Notes
Fischer 2009. All page references in the main text are to Our Stories unless otherwise noted.
See Feldman 1992, pp. 135–138 for a clear explanation of what is wrong with premise 2.
It could be argued that betrayals do prevent good things from happening—viz., they prevent the victim from having the intrinsic good of not being betrayed. (Thanks to two referees for suggesting this interpretation of the Nagel/Fischer view). This does not strike me as very much more plausible than the claim that pain is bad in virtue of preventing the victim from having the intrinsic good of not being in pain. The most straightforward interpretation of Fischer and Nagel has them endorsing the view that death causes intrinsically bad things to happen to its victim.

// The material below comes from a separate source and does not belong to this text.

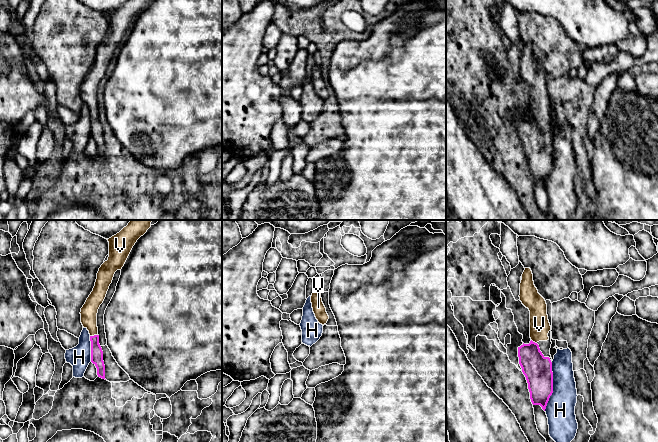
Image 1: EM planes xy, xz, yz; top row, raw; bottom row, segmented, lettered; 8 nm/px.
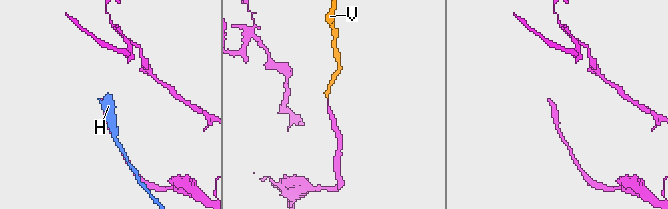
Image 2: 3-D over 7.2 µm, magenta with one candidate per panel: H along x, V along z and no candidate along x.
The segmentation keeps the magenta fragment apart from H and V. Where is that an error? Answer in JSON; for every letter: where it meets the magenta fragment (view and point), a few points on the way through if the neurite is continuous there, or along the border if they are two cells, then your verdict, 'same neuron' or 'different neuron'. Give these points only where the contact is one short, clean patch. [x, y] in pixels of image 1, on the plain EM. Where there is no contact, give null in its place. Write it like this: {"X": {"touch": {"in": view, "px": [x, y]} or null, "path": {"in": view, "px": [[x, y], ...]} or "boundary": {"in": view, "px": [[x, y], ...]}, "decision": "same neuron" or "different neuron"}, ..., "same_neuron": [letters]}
{"H": {"touch": {"in": "yz", "px": [552, 162]}, "decision": "different neuron"}, "V": {"touch": {"in": "xy", "px": [94, 111]}, "path": {"in": "xy", "px": [[96, 127], [94, 111], [89, 97], [89, 87]]}, "decision": "same neuron"}, "same_neuron": ["V"]}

In further support of this interpretation: if Nagel and Fischer merely intended to give examples of misfortunes that deprive their subjects of good things, much less controversial examples were available to them, such as my example of Derk and the tickets; such examples need not presuppose the falsity of hedonism, as Nagel’s and Fischer’s do.
For a similar argument in a different context see Sinnott-Armstrong 2009.
Posthumous events can make a difference to whether the desires the victim had while alive are fulfilled or not; so given a desire satisfactionist axiology, there need not be quite so big a difference between death and posthumous events. But the deprivation account is compatible with the falsity of desire satisfactionism.